Line by line, the data below should be set down unchanged, with images excluded.

[Given material]
******

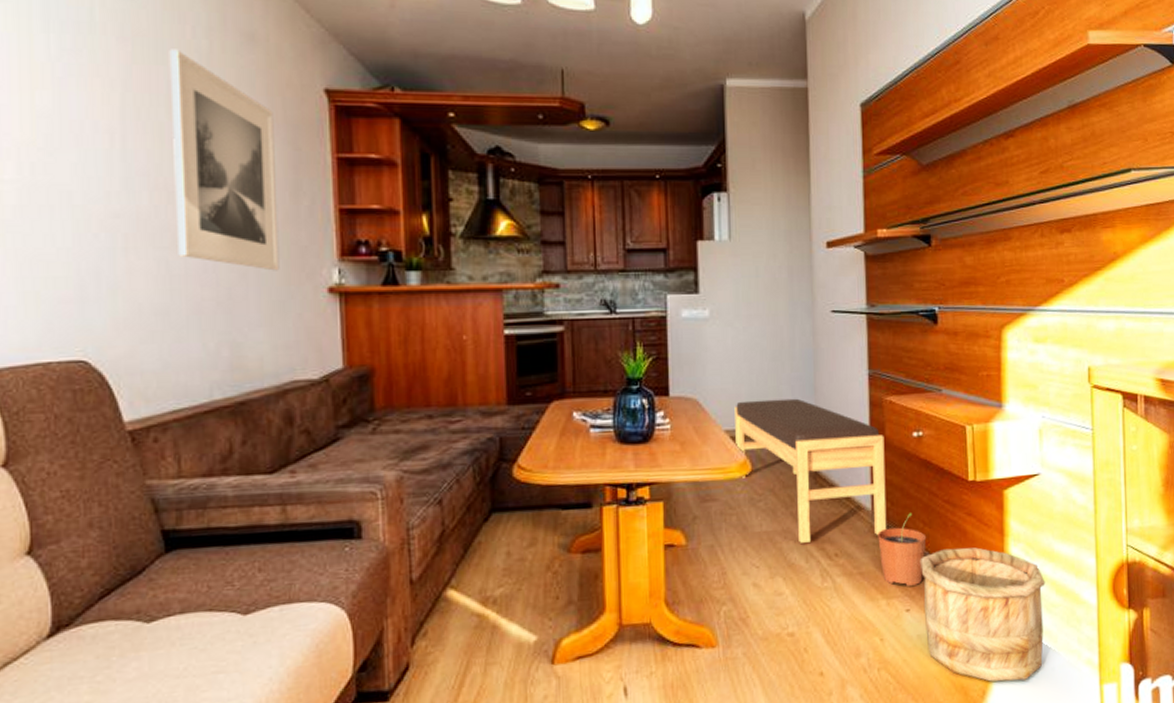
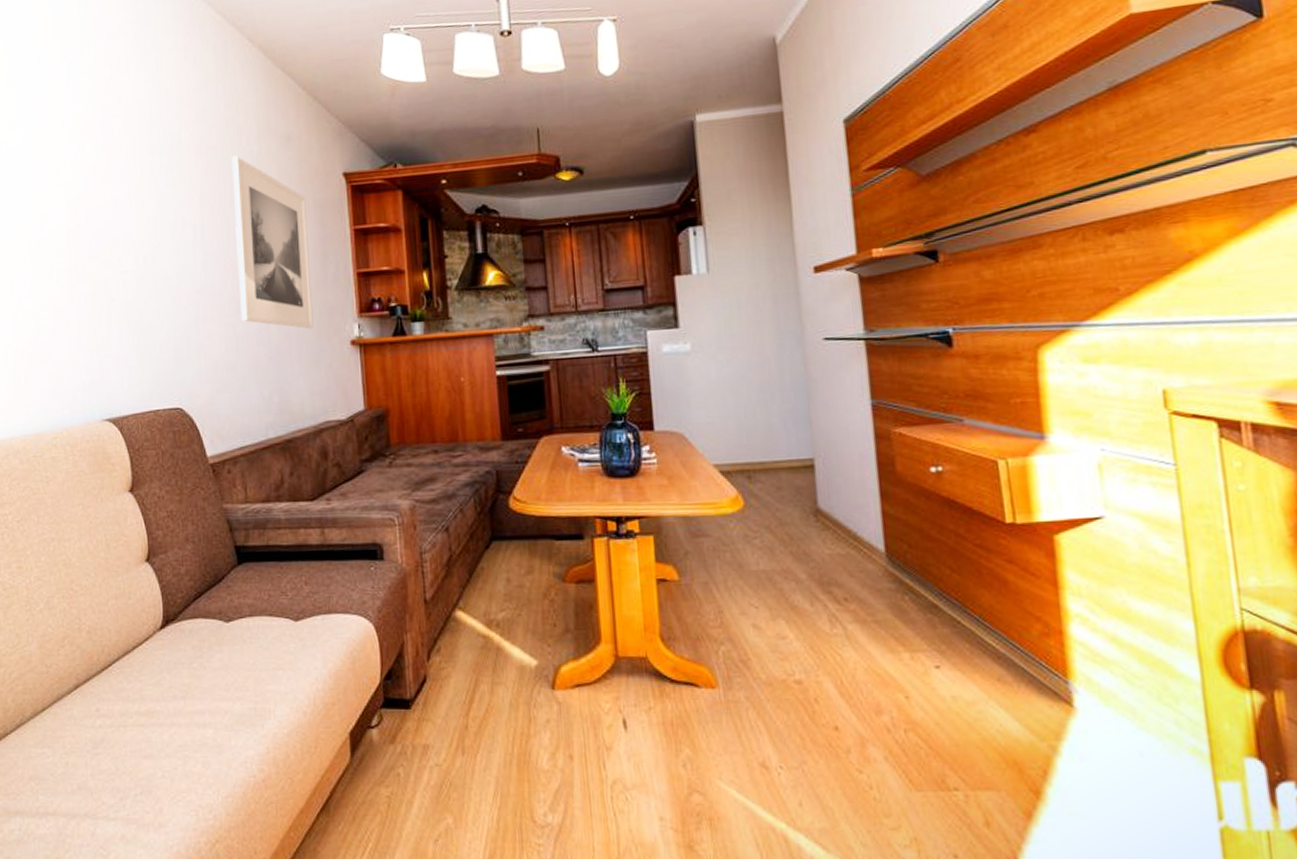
bench: present [735,398,887,543] -> none [722,431,905,585]
plant pot: present [878,513,927,586] -> none [894,557,956,639]
wooden bucket: present [919,547,1045,682] -> none [948,599,1126,763]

******

[Solution]
bench: present [735,398,887,543] -> none [722,431,905,585]
plant pot: present [878,513,927,586] -> none [894,557,956,639]
wooden bucket: present [919,547,1045,682] -> none [948,599,1126,763]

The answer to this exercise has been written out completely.